ELPE’s refining capacity, complexity and flexibility

ELPE operates three refineries that together account for 341kbd capacity and 65% of the Greek refinery output. A composite Nelson complexity index of 9.2 gives an indication of the complex’s flexibility and ability to produce a high percentage of light products from every barrel. The refineries are linked, allowing better integration to best take advantage of their strengths of location, size, storage and complexity.

The complex has a high degree of flexibility; since 2014 it has been able to flex its gasoline yield between 20% and 24%, while middle distillates have been between 50% and 58% of yield (working at full capacity). Fuel oil yields are fairly low (10–13%) and there are no plans to undertake large projects to add further units to the complex at this time. The company has a large storage capacity (41.8mmbbl) and can take advantage of trading opportunities.

ELPE’s low fuel oil yield and complexity should ensure the group is well placed for IMO 2020 and the anticipated switch in demand from HSFO 3.5% to ULSFO 0.5% and MGO 0.5%. ELPE plans minimal changes to crude processing at Elefsina and Thessaloniki ahead of IMO 2020 as neither refinery produces HSFO. Aspropyrgos, on the other hand, presents an opportunity to reduce high sulphur feed and replace this with lower sulphur crudes, switching current output from 24% HSFO to just 4% HSFO.

Aspropyrgos Current Feed And Output

Options may exist to take advantage of heavily discounted high sulphur crudes; however, desulphurisation is a catalyst intensive and expensive process, which is likely to limit the appeal to upgrade sour crudes unless we see a material widening of the sweet-sour (Brent-Dubai) spread.

The graphs below show ELPE’s current group-level bias towards heavy crude feedstock, high middle distillate output and low fuel oil output.
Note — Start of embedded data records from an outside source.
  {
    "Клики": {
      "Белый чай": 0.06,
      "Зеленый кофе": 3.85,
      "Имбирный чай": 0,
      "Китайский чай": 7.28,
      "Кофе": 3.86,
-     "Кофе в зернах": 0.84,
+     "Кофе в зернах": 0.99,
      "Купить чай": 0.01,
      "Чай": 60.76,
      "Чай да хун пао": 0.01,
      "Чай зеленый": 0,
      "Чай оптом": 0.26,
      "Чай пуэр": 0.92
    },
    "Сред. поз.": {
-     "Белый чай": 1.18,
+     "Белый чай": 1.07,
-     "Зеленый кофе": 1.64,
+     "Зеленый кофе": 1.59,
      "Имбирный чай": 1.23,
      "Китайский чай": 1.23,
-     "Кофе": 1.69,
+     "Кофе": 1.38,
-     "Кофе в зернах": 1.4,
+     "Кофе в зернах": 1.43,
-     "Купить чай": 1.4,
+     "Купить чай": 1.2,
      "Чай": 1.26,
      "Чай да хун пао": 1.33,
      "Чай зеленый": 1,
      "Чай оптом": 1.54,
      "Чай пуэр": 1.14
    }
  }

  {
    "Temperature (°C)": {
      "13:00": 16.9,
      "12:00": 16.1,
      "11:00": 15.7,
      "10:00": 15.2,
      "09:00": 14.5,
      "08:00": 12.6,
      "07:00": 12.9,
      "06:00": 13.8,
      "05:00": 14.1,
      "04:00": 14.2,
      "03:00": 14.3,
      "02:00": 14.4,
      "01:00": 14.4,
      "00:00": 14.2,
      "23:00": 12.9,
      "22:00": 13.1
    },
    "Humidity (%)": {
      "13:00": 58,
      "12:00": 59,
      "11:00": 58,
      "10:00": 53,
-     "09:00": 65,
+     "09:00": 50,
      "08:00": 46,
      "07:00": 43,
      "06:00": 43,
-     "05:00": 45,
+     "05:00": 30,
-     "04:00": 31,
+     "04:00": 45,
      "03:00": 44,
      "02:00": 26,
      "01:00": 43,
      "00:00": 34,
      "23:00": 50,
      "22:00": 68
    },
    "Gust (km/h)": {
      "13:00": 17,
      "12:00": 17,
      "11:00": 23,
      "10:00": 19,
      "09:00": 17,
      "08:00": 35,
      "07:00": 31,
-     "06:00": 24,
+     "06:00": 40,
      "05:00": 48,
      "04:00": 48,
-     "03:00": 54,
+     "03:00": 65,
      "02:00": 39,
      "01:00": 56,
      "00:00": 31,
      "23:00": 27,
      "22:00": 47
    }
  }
Current HSFO yield stands at 10–12%.

ELPE Crude Slate

Refinery: Integration and flexibility

Aspropyrgos refinery is the largest in Hellenic’s portfolio and is one of the most modern refineries in Europe (it was built in 1958). Significant upgrades were completed in 1986 (residue conversion project, FCC, mild hydrocracker, visbreaker and CCR units), 1999 (capacity increased to 148kbd) and 2004 (upgrade of conversion units). From 2014, heat and power have been supplied by natural gas (rather than fuel oil), reducing costs and increasing flexibility. The result is a refinery able to produce high levels of gasoline. It is connected to Elefsina via pipeline.

Elefsina is Hellenic’s most complex refinery and has a refining capacity of 100kbd. A €1.4bn upgrade in 2012 added a 39kbd hydrocracker, a 20kbd thermal cracking unit (flexicoker, which gasifies coke for internal heat and power generation and reduces the need to export/sell coke produced elsewhere in the refinery) and a vacuum distillation unit, increasing the Solomon complexity to 13.9 from 1.5 (and the Nelson complexity to 11.3). Its large storage capacity (20.7mmbbl), coastal location and connections (to Aspropyrgos refinery and crude terminals at Pachi and Megara) make it a good trading and logistics hub. The refinery can take heavy, high-sulphur crudes and products. As a result, its middle distillate yield is over 75%.
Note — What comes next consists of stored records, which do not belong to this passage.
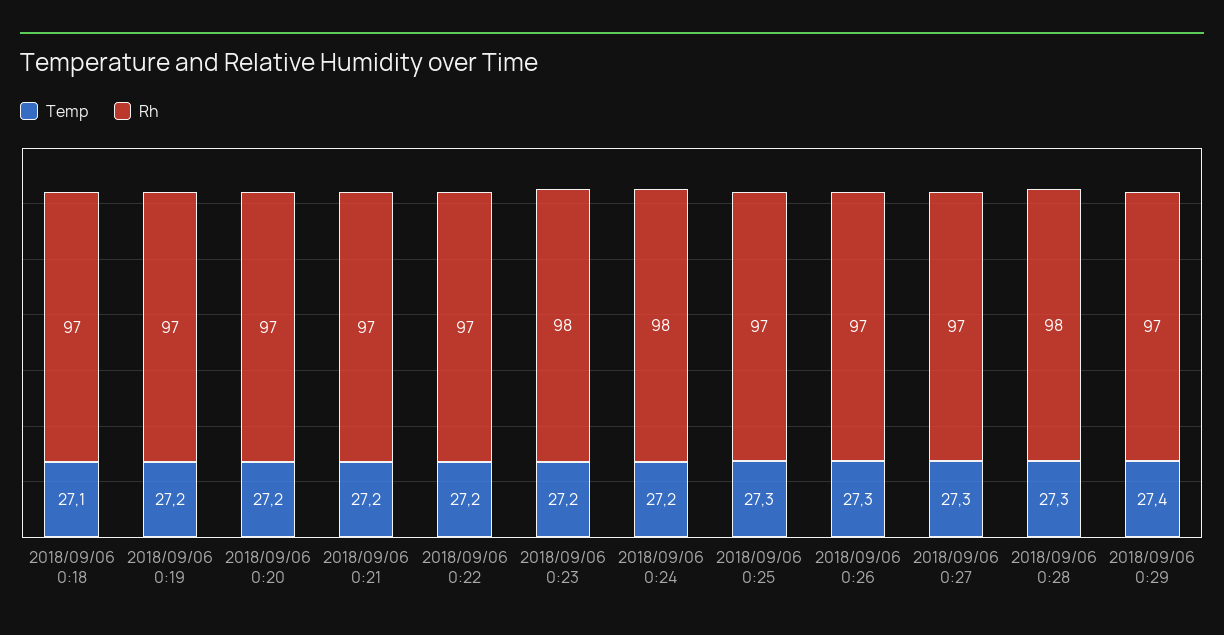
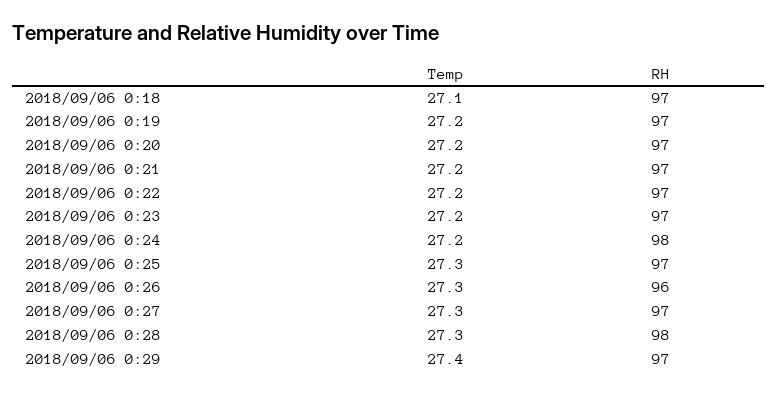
  {
    "Temp": {
      "2018/09/06 0:18": 27.1,
      "2018/09/06 0:19": 27.2,
      "2018/09/06 0:20": 27.2,
      "2018/09/06 0:21": 27.2,
      "2018/09/06 0:22": 27.2,
      "2018/09/06 0:23": 27.2,
      "2018/09/06 0:24": 27.2,
      "2018/09/06 0:25": 27.3,
      "2018/09/06 0:26": 27.3,
      "2018/09/06 0:27": 27.3,
      "2018/09/06 0:28": 27.3,
      "2018/09/06 0:29": 27.4
    },
    "Rh": {
      "2018/09/06 0:18": 97,
      "2018/09/06 0:19": 97,
      "2018/09/06 0:20": 97,
      "2018/09/06 0:21": 97,
      "2018/09/06 0:22": 97,
-     "2018/09/06 0:23": 98,
+     "2018/09/06 0:23": 97,
      "2018/09/06 0:24": 98,
      "2018/09/06 0:25": 97,
-     "2018/09/06 0:26": 97,
+     "2018/09/06 0:26": 96,
      "2018/09/06 0:27": 97,
      "2018/09/06 0:28": 98,
      "2018/09/06 0:29": 97
    }
  }

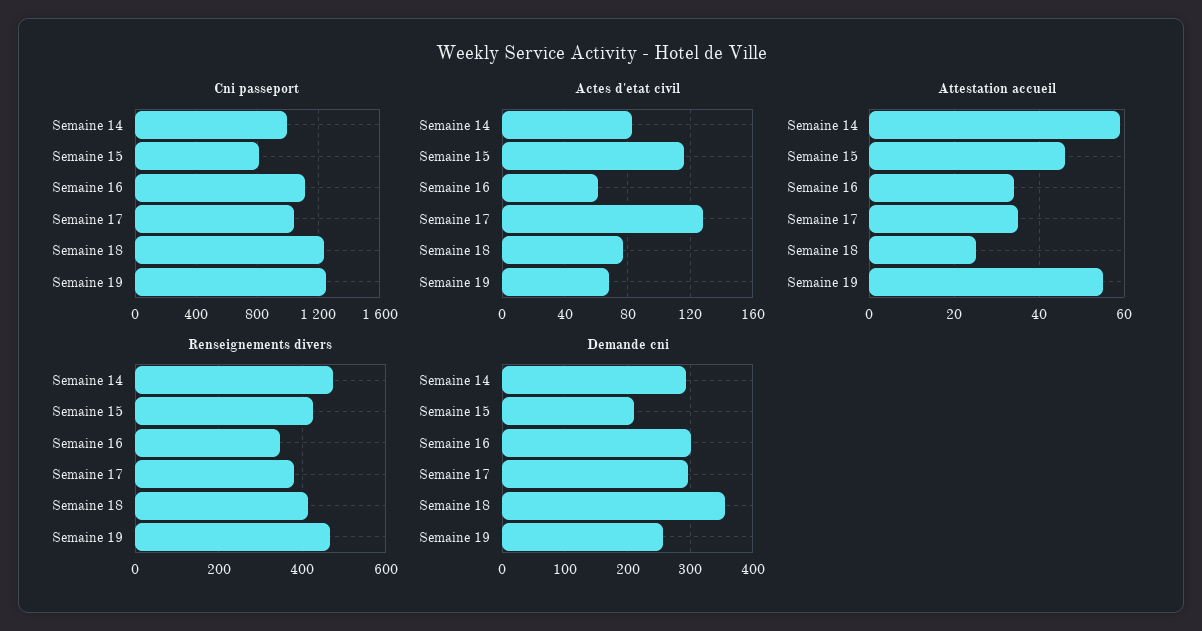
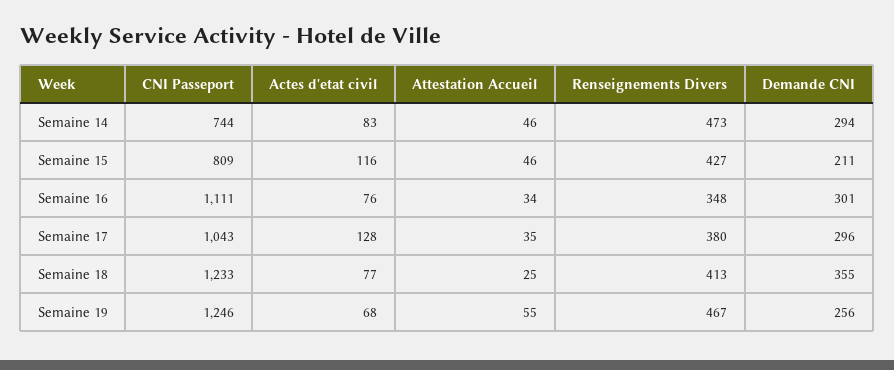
  {
    "Cni passeport": {
-     "Semaine 14": 1000,
+     "Semaine 14": 744,
      "Semaine 15": 809,
      "Semaine 16": 1111,
      "Semaine 17": 1043,
      "Semaine 18": 1233,
      "Semaine 19": 1246
    },
    "Actes d'etat civil": {
      "Semaine 14": 83,
      "Semaine 15": 116,
-     "Semaine 16": 60,
+     "Semaine 16": 76,
      "Semaine 17": 128,
      "Semaine 18": 77,
      "Semaine 19": 68
    },
    "Attestation accueil": {
-     "Semaine 14": 60,
+     "Semaine 14": 46,
      "Semaine 15": 46,
      "Semaine 16": 34,
      "Semaine 17": 35,
      "Semaine 18": 25,
      "Semaine 19": 55
    },
    "Renseignements divers": {
      "Semaine 14": 473,
      "Semaine 15": 427,
      "Semaine 16": 348,
      "Semaine 17": 380,
      "Semaine 18": 413,
      "Semaine 19": 467
    },
    "Demande cni": {
      "Semaine 14": 294,
      "Semaine 15": 211,
      "Semaine 16": 301,
      "Semaine 17": 296,
      "Semaine 18": 355,
      "Semaine 19": 256
    }
  }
Thessaloniki is the smallest and simplest refinery (hydroskimming) type and has a storage capacity of 8.8mmbbl. It is the only refinery in Northern Greece (Aspropyrgos and Elefsina make up a southern Greek hub) and supplies both the domestic market and neighbouring countries. A 2011 upgrade renovated distillation units, increased storage capacity and added a 15kbd CCR unit. Thessaloniki also provides feedstock (including residues) to the Southern (NYSE:SO) hub and reforms naphtha from Elefsina (to gasoline).

European Refinery Capacities

ELPE’s refineries are at the smaller end in comparison to European refinery capacities, but we note that the combination of ELPE’s two more complex refineries (integrated through pipeline connection) would equate to a combined capacity towards the top end of the group.